# Dataset:
┄┄┄┄┄┄┄┄┄┄┄┄┄┄┄┄┄┄┄┄

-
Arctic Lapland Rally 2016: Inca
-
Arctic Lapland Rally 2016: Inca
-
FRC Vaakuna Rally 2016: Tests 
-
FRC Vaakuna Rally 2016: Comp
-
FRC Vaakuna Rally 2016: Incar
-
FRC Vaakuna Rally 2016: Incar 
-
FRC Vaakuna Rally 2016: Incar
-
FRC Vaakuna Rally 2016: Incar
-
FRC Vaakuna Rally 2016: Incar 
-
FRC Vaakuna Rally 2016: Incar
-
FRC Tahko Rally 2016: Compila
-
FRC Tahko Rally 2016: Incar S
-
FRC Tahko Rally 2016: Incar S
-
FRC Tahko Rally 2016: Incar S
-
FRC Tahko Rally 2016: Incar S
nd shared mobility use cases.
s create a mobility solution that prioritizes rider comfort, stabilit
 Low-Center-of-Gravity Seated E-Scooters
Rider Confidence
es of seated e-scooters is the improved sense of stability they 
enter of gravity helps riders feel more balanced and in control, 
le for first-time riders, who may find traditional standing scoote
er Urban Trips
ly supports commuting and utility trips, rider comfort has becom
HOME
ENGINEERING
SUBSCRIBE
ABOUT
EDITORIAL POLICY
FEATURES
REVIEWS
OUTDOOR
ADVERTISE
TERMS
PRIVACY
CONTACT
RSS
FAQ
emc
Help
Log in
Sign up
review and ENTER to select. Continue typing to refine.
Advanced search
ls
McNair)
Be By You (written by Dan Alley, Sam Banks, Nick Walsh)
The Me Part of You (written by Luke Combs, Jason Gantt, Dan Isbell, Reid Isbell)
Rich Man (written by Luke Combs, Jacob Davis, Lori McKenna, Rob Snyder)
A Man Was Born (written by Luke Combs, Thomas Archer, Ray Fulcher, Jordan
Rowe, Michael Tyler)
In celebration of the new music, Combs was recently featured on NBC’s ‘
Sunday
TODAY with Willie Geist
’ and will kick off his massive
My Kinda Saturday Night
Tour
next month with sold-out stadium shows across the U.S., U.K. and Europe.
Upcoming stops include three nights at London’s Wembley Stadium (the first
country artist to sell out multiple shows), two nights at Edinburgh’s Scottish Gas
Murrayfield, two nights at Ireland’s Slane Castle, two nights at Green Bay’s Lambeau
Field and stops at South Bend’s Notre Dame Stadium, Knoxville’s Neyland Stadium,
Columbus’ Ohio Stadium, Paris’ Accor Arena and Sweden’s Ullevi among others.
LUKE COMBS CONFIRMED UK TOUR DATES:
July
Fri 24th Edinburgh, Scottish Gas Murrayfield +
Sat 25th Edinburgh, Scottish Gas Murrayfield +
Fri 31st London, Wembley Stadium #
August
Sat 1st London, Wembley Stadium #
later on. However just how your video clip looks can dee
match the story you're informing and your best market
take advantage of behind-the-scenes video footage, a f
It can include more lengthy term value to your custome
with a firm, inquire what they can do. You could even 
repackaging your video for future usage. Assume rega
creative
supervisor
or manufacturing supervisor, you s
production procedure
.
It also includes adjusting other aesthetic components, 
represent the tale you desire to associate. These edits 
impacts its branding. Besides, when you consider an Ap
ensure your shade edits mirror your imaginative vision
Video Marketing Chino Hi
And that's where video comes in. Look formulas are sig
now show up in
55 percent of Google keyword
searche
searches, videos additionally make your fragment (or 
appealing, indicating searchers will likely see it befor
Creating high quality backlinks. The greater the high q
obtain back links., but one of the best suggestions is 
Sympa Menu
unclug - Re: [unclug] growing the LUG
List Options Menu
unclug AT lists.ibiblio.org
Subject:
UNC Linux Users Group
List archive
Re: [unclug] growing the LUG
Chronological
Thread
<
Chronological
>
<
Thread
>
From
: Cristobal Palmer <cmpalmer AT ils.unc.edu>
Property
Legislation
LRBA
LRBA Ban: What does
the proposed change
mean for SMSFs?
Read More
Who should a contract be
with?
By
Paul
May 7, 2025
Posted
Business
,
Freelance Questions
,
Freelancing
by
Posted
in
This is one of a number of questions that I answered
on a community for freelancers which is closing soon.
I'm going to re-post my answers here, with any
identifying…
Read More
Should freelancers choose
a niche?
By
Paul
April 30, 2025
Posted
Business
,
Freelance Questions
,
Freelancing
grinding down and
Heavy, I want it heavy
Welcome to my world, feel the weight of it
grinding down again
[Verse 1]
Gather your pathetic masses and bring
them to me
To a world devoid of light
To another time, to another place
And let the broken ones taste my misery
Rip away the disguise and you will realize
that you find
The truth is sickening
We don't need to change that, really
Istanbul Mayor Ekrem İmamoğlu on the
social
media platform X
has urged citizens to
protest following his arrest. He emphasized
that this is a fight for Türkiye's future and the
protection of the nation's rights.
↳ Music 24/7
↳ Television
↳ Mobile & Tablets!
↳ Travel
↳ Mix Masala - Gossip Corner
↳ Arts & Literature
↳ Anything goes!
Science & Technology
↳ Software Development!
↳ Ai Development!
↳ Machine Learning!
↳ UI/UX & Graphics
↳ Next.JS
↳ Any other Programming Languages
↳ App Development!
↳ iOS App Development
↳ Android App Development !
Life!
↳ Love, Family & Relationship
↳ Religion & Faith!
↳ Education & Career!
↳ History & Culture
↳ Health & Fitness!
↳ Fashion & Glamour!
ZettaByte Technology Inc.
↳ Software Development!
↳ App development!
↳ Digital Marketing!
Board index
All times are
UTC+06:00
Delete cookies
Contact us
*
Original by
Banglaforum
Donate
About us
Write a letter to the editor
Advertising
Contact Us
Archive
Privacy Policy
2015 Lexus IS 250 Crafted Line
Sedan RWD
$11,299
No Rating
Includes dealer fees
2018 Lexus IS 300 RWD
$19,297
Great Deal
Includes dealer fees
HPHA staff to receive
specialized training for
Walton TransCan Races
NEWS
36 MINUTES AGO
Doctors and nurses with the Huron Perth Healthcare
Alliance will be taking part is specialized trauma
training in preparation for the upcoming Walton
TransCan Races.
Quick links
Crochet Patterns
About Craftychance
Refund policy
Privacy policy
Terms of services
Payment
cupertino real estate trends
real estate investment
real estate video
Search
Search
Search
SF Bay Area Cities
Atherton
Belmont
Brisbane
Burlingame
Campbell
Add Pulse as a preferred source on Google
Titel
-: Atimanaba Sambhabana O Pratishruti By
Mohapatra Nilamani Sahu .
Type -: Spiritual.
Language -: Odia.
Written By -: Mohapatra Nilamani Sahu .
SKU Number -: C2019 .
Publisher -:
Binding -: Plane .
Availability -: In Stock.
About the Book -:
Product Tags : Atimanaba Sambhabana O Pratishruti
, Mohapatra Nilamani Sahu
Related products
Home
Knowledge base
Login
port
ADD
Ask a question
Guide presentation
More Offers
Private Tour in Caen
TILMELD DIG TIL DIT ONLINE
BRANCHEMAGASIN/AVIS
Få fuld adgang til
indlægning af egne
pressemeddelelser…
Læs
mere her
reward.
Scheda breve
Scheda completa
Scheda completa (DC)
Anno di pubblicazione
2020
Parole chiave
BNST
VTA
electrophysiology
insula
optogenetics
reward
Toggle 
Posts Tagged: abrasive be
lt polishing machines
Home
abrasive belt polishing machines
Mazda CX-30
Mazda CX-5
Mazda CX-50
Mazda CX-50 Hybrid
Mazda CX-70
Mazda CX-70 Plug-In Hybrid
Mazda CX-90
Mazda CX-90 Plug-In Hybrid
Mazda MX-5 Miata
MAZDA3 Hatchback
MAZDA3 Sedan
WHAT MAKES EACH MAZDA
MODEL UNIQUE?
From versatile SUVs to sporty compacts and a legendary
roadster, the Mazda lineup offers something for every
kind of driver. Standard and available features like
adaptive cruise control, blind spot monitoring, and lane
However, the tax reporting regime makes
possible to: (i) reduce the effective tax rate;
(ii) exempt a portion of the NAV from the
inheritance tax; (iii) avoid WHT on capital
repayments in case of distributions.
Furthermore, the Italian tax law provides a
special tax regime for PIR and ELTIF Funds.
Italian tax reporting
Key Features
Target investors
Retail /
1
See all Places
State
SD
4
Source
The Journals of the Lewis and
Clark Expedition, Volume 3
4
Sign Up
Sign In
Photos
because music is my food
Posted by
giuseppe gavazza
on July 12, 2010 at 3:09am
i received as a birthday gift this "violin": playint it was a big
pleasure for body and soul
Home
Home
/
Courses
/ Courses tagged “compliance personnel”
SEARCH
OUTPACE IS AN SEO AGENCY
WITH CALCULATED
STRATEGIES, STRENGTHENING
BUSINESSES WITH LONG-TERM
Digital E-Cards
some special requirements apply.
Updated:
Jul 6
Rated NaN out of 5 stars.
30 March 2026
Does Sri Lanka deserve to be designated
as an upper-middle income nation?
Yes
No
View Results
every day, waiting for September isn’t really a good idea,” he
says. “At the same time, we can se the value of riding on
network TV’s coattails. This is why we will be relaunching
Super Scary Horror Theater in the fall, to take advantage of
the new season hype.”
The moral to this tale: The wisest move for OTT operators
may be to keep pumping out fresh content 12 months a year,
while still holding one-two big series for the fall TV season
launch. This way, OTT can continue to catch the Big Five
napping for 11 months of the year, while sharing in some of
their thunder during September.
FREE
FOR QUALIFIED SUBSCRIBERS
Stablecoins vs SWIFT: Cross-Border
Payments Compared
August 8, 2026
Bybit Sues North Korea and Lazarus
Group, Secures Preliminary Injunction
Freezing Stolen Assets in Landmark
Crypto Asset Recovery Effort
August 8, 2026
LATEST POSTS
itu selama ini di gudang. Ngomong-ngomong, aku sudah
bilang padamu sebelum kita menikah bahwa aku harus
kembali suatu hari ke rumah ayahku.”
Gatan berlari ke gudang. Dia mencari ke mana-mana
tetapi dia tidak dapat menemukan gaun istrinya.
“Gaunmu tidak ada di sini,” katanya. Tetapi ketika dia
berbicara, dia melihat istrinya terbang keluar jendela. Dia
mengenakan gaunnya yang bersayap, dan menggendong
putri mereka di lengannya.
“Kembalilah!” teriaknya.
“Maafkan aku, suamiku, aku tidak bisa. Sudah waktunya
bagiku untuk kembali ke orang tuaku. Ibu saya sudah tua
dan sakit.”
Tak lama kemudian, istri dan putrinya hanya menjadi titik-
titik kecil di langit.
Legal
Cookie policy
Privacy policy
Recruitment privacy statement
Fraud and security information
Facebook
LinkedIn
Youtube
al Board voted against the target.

┄┄┄┄┄┄┄┄┄┄┄┄┄┄┄┄┄┄┄┄

# How to complete this task:
Return, unchanged, the part of the data that opens with its very first line and closes with the line containing "enter of gravity", including both of those lines.

# Exercise solution:
-
Arctic Lapland Rally 2016: Inca
-
Arctic Lapland Rally 2016: Inca
-
FRC Vaakuna Rally 2016: Tests 
-
FRC Vaakuna Rally 2016: Comp
-
FRC Vaakuna Rally 2016: Incar
-
FRC Vaakuna Rally 2016: Incar 
-
FRC Vaakuna Rally 2016: Incar
-
FRC Vaakuna Rally 2016: Incar
-
FRC Vaakuna Rally 2016: Incar 
-
FRC Vaakuna Rally 2016: Incar
-
FRC Tahko Rally 2016: Compila
-
FRC Tahko Rally 2016: Incar S
-
FRC Tahko Rally 2016: Incar S
-
FRC Tahko Rally 2016: Incar S
-
FRC Tahko Rally 2016: Incar S
nd shared mobility use cases.
s create a mobility solution that prioritizes rider comfort, stabilit
 Low-Center-of-Gravity Seated E-Scooters
Rider Confidence
es of seated e-scooters is the improved sense of stability they 
enter of gravity helps riders feel more balanced and in control, 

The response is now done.